Im „Krone“-Interview schildern zwei in Wien gestrandete Ukrainerinnen, wie sie mit den letzten Zügen dem Krieg um Kiew entkamen. Mutter und Tochter blicken traurig in die Zukunft.
Die Sirenen heulen auf, Fliegeralarm! Menschen laufen in Panik zur nächsten U-Bahn-Station, die umkämpfte ukrainische Hauptstadt Kiew stellt extra eine Metro-Linie als Bunker für die Zivilbevölkerung zur Verfügung. Dicht aneinandergedrängt, warten sie, bis Entwarnung kommt.
Unter ihnen befinden sich Ljudmila (50) und ihre Tochter Ana (30). Jede der Frauen hat einen kleinen Rucksack bei sich, darin befinden sich die wichtigsten Dokumente. Plötzlich werden sie auf eine Durchsage aufmerksam. Es wird verlautbart, dass heute noch die letzten Züge Richtung Westen abfahren, wenn jemand die Ukraine verlassen möchte.
Wir haben uns in den nächsten Zug gesetzt, der nach Westen ging, und sind in Wien angekommen.
Ljudmila und Ana aus Kiew
„Wir sind nicht mehr in unsere Wohnung zurückgekehrt, sondern gleich zum Bahnhof“, erzählt die 50-jährige Ingenieurin unter Tränen. Niemals habe sie mit einem tatsächlichen Einmarsch der Russen gerechnet. „Ich hoffe, dass der, der den Krieg angefangen hat, ihn rasch wieder stoppt. Wir haben doch niemandem etwas getan“, fügt sie hinzu.
Brot als Proviant
Die beiden wissen nicht, wohin ihre abenteuerliche Reise geht, als ihr internationaler Waggon am Freitag im Chaos Kiew verlässt. Als Proviant dienen ihnen einige Brotstücke und ein Riegel Schweinefett. 24 Stunden später, Samstagnachmittag, ist die glückliche Endstation auf dem Wiener Hauptbahnhof. Hilfesuchend stehen die beiden auf dem Bahnsteig.

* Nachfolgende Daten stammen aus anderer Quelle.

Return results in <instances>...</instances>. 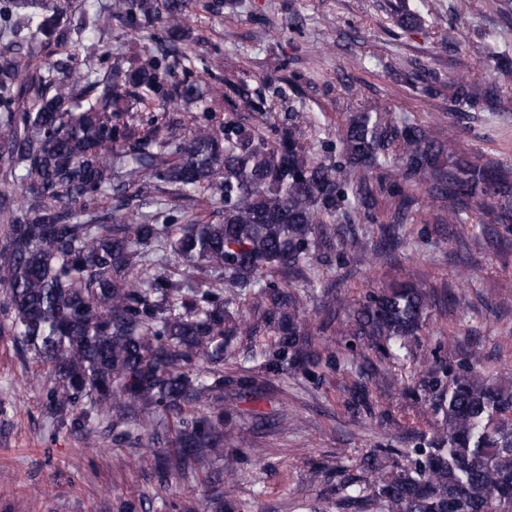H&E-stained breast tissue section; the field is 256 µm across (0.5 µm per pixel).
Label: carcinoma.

„Wir waren mit einem Streetworkerteam vor Ort“, erklärt Caritas-Chef Klaus Schwertner. Ein solches greift die beiden Ukrainerinnen auf und bringt sie in eine Unterkunft nach Wien-Heiligenstadt, wo sie mit der „Krone“ am Sonntag über ihre Flucht sprechen.
„Wir sind sehr glücklich hier“
„Wir haben die erste Nacht so fest wie kleine Kinder geschlafen und sind sehr glücklich hier“, erzählen Mutter und Tochter. Bevor der Krieg losging, wurden sie noch von ihren Arbeitgebern zu Hause ausbezahlt. „Jetzt stoppen wir, wir wissen nicht, wie es weitergeht, hat der Chef gesagt und das Geld überwiesen“, erzählt Ana, die als Ökologin bei einer Baufirma beschäftigt ist. Im Haus Damaris teilen sich die Frauen ein helles, warmes Zimmer. Sie nehmen auf einem Bett Platz und betrachten traurig die Fotos von der derzeit fernen, ja unerreichbaren Heimat auf ihren Handys.
Bilder der Zerstörung aus Heimat am Mobiltelefon
Fröhliche Gesichter wechseln mit dem Grauen des Krieges ab: Nachdenklich blickt die 30-Jährige auf die Bilder von brennenden Häusern oder der Warnung vor gefährlichen Landminen. Wie viele Flüchtlinge noch Richtung Österreich aufgebrochen sind, weiß man bei der Caritas noch nicht. „Die Welle der Hilfsbereitschaft in der Bevölkerung ist sehr groß. Viele fragen bei uns an“, so Schwertner weiter.